### Exercise prompt
Which lines of the listing below contain the word "привлекательной"? Return them.

### Data extracts
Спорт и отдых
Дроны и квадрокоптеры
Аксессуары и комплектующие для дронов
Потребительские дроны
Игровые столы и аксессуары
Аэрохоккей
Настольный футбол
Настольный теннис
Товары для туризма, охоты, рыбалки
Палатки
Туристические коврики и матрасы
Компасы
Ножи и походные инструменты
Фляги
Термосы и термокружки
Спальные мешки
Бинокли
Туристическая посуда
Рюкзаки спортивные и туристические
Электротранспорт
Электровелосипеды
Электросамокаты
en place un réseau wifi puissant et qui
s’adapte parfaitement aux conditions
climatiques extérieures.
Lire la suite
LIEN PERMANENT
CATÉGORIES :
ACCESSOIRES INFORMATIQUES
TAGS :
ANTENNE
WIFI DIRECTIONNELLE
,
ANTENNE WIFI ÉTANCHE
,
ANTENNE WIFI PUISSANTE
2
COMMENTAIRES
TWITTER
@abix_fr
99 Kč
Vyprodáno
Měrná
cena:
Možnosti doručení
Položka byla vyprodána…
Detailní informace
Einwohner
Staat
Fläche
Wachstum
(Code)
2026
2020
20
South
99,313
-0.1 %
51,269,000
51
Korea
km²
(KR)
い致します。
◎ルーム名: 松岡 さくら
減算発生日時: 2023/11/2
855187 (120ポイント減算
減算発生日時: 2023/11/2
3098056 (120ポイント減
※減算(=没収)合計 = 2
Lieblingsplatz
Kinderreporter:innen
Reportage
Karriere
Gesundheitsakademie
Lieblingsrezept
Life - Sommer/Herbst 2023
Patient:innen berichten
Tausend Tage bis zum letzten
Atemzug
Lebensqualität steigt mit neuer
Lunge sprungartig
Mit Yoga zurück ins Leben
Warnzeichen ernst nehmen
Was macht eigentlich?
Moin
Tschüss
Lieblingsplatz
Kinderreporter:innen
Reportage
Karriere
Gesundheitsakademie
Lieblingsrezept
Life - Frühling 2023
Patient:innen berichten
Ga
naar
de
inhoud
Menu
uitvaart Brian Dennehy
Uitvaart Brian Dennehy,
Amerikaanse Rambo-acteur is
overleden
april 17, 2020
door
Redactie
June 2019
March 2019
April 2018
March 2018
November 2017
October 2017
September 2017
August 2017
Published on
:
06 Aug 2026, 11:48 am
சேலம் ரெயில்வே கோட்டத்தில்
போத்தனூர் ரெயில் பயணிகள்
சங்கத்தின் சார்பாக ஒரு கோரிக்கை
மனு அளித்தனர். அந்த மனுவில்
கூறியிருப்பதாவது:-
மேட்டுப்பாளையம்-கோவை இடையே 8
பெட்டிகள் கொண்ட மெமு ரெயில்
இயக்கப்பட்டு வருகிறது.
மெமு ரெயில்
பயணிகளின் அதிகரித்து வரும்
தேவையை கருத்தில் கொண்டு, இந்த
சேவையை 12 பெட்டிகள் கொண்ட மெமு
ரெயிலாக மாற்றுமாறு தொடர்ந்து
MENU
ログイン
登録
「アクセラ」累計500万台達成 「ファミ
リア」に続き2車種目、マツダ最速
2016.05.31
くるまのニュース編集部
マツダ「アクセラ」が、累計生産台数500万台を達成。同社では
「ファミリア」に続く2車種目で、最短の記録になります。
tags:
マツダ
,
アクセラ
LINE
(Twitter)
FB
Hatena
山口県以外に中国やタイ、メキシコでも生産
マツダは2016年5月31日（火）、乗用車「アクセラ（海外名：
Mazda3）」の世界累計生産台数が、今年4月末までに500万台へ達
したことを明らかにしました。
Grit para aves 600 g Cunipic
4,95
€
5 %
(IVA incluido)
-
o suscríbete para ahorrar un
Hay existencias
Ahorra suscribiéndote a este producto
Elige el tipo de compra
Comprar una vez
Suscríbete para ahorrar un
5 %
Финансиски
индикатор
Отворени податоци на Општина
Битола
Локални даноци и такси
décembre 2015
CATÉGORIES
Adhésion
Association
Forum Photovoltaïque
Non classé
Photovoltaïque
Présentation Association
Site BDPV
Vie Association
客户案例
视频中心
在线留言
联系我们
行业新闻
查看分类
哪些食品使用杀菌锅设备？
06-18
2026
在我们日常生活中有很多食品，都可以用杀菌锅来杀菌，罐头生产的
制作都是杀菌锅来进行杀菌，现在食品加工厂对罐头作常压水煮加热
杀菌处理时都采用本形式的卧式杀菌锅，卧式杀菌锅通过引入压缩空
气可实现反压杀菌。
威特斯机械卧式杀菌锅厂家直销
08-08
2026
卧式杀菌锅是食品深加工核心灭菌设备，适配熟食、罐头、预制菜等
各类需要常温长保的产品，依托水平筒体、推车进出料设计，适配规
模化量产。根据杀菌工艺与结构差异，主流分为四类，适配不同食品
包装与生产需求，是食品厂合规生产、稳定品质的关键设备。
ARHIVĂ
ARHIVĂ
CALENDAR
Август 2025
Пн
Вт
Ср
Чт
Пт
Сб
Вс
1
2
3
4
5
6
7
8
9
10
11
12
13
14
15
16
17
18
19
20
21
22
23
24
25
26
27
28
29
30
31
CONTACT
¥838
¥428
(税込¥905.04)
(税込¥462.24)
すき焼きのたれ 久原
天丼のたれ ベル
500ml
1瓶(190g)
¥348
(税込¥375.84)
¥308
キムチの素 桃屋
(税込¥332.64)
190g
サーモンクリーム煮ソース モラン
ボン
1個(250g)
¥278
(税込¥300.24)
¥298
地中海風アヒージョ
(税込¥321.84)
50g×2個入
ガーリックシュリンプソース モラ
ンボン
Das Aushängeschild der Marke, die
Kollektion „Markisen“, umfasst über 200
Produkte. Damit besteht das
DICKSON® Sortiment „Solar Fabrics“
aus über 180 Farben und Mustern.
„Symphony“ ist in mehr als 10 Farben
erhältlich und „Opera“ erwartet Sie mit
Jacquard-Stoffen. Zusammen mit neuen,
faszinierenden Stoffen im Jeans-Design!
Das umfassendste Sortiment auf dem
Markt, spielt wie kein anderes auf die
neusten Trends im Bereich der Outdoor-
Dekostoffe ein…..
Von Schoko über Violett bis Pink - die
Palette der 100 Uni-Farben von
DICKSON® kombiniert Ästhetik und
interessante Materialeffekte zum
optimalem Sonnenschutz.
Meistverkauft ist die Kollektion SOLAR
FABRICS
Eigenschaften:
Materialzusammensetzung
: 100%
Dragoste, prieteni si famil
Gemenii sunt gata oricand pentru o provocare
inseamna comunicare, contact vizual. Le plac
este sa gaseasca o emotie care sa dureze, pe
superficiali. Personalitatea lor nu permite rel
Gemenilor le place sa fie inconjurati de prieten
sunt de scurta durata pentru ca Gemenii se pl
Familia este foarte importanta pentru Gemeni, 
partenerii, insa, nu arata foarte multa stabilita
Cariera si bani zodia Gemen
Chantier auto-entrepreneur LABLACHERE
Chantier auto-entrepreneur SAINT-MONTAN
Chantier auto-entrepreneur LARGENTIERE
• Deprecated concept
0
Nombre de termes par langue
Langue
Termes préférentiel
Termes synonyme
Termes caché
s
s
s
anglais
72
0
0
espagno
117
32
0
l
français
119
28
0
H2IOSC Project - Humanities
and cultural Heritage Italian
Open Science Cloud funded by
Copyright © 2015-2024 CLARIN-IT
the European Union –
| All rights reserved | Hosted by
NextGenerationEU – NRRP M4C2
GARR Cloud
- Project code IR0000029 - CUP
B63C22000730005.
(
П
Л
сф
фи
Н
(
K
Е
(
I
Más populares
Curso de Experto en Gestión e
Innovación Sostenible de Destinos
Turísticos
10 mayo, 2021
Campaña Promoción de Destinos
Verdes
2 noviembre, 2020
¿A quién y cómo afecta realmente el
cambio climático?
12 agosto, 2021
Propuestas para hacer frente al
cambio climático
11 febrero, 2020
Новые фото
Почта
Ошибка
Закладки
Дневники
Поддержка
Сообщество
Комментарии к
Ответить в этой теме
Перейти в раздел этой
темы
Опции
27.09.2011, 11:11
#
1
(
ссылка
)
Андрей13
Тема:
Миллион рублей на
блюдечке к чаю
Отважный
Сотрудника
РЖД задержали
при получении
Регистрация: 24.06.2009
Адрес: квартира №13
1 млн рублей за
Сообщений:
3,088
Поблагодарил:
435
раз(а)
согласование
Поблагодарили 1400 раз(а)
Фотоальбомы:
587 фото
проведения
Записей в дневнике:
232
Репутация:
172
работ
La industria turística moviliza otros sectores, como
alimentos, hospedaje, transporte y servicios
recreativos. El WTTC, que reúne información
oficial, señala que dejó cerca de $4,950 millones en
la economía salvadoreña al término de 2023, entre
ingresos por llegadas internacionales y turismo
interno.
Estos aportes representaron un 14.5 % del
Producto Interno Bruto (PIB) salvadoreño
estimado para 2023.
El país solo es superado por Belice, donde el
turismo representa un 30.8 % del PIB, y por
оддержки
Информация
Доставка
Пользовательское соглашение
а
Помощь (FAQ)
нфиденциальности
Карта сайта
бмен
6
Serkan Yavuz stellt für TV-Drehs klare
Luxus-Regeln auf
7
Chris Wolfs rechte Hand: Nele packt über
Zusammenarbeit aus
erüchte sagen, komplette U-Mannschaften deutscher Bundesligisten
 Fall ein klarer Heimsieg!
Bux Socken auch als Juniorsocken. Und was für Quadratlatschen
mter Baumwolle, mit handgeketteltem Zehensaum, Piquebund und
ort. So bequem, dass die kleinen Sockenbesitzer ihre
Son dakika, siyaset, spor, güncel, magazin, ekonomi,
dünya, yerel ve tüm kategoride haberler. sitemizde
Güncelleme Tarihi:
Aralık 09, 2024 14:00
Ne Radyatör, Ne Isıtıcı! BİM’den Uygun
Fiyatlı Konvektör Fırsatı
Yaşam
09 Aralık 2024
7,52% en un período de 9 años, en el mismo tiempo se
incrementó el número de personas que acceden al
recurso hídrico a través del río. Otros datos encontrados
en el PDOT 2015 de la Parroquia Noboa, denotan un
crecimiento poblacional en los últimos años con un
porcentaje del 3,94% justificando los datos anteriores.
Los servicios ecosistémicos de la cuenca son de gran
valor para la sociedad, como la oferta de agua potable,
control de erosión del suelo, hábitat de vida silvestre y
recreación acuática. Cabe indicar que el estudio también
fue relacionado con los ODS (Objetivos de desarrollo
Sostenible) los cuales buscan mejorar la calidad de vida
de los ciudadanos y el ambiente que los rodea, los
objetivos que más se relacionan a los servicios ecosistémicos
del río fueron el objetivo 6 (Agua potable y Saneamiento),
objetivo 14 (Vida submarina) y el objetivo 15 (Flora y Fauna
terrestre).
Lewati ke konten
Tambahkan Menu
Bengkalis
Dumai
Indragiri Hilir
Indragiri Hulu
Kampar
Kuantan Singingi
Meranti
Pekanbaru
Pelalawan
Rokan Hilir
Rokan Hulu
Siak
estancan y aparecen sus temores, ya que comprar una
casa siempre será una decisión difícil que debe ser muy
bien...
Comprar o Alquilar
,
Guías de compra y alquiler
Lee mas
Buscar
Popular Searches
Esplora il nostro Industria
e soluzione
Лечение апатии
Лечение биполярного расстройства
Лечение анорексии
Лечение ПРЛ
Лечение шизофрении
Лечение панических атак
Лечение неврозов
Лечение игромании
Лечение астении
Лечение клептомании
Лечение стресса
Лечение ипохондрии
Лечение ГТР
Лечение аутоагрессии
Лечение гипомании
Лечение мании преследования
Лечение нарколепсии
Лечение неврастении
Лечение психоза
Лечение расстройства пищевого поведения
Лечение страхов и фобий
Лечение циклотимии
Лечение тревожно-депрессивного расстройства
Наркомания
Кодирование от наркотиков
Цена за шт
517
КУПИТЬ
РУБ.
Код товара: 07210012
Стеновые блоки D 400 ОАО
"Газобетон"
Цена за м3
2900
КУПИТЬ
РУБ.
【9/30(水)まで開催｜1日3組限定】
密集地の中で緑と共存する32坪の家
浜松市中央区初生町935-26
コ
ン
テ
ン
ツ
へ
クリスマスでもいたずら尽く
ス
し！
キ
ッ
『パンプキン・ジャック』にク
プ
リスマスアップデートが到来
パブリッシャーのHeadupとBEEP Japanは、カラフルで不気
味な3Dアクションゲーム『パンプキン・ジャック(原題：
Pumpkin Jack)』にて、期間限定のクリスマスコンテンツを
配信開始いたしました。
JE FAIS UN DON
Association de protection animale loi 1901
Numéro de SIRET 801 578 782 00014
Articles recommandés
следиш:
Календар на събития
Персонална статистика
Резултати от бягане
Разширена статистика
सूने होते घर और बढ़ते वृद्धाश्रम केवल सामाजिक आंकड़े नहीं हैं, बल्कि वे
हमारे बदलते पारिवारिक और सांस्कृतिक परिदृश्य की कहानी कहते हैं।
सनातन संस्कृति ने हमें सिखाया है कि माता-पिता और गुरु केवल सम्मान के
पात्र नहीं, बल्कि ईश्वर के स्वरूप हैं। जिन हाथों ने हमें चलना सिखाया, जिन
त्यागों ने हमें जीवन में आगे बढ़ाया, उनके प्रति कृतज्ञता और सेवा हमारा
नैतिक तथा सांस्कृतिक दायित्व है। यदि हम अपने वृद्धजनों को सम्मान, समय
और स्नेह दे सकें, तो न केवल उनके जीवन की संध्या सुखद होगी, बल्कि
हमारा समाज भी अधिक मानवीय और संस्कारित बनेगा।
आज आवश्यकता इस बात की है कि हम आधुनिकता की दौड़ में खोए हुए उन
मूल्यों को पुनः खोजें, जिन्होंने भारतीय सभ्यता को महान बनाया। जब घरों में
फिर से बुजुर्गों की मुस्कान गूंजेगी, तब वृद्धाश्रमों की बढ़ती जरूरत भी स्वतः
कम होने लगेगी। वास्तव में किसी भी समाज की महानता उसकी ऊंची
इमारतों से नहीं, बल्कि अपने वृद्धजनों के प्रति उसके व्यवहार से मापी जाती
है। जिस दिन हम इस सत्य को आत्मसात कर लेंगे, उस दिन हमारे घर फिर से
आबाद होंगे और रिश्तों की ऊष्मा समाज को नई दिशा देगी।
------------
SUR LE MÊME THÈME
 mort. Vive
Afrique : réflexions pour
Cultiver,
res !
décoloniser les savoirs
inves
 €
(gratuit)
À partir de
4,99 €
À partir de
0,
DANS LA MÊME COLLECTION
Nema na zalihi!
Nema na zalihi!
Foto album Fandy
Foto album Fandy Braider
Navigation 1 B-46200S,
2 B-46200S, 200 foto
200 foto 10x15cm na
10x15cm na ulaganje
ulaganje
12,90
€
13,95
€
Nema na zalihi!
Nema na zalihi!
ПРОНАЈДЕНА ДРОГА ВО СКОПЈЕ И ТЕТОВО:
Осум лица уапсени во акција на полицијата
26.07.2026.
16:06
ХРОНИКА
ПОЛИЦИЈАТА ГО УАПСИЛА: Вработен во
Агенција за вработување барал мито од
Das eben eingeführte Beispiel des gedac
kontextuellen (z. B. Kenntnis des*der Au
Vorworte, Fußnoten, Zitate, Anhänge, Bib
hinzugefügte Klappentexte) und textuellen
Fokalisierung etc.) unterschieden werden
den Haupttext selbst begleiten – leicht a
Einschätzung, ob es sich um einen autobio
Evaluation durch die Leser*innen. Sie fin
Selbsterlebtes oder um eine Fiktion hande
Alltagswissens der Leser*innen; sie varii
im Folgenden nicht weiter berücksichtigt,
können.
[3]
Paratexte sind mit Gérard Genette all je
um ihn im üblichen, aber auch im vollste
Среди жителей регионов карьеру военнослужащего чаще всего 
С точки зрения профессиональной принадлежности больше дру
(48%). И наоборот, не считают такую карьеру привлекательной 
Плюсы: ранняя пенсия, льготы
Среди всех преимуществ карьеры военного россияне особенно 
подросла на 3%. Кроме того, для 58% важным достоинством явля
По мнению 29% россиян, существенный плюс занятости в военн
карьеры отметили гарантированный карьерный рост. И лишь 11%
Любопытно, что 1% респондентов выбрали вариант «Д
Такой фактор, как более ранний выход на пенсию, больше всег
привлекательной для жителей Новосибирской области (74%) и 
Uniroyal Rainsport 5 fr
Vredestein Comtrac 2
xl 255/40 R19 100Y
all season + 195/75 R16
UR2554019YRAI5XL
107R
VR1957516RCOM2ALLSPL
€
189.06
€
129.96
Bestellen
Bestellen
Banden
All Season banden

### Solution to this task
(48%). И наоборот, не считают такую карьеру привлекательной 
привлекательной для жителей Новосибирской области (74%) и 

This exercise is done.